The hybrid ARMs program was proposed by President Bush in an effort to increase opportunities for homeownership, particularly for minority families.
Under the rule, which takes effect 30 days from today, the interest rate for three-year and five-year ARMs cannot change by more than one percent per year after the fixed-payment period is over, with a maximum change of five percent for the life of the loan. For seven-year and 10-year ARMs, the maximums are two percent annually and six percent for the life of the loan. Currently, the only FHA-insured ARM that is available has a one-year fixed payment period, with caps of one percent a year and five percent for the remainder of the loan. That loan will still be available. 40,000 families are projected to take advantage of the hybrid ARMs program annually.
Other initiatives include:
* The Zero Downpayment Program, which would enable potential homebuyers to buy an FHA-insured home without having to put any money down.
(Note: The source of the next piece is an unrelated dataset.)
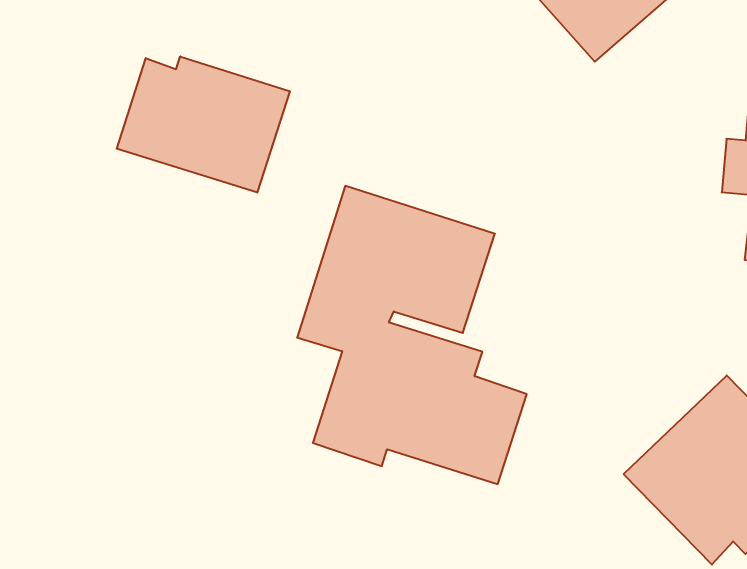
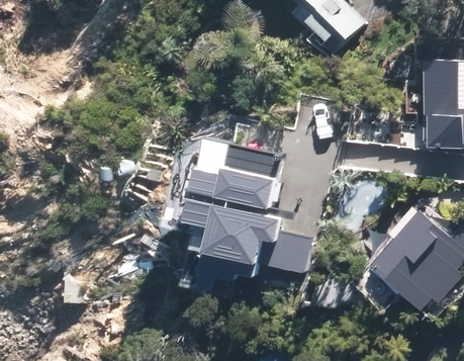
building: [117,56,290,193] -> none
An estimated 150,000 families a year could achieve homeownership through this program;
* Creating the American Dream Downpayment Initiative, which will provide $200 million to help 40,000 low-income families each year with downpayment and closing costs;
* Instituting a single-family tax credit, designed to increase the supply of affordable homes;
* The FHA Payment Incentives Program, a new sub-prime loan product to offer FHA insurance to families with credit problems who would otherwise be charged higher rates in the private sector or not get a loan at all, and
* Expanding funding to $45 million in FY 2005 for housing counseling programs, which help families to better understand the home buying process and educate them against unscrupulous lenders.
HUD is the nation's housing agency committed to increasing homeownership, particularly among minorities; creating affordable housing opportunities for low-income Americans; and supporting the homeless, elderly, people with disabilities and people living with AIDS. The department also promotes economic and community development as well as enforces the nation's fair housing laws.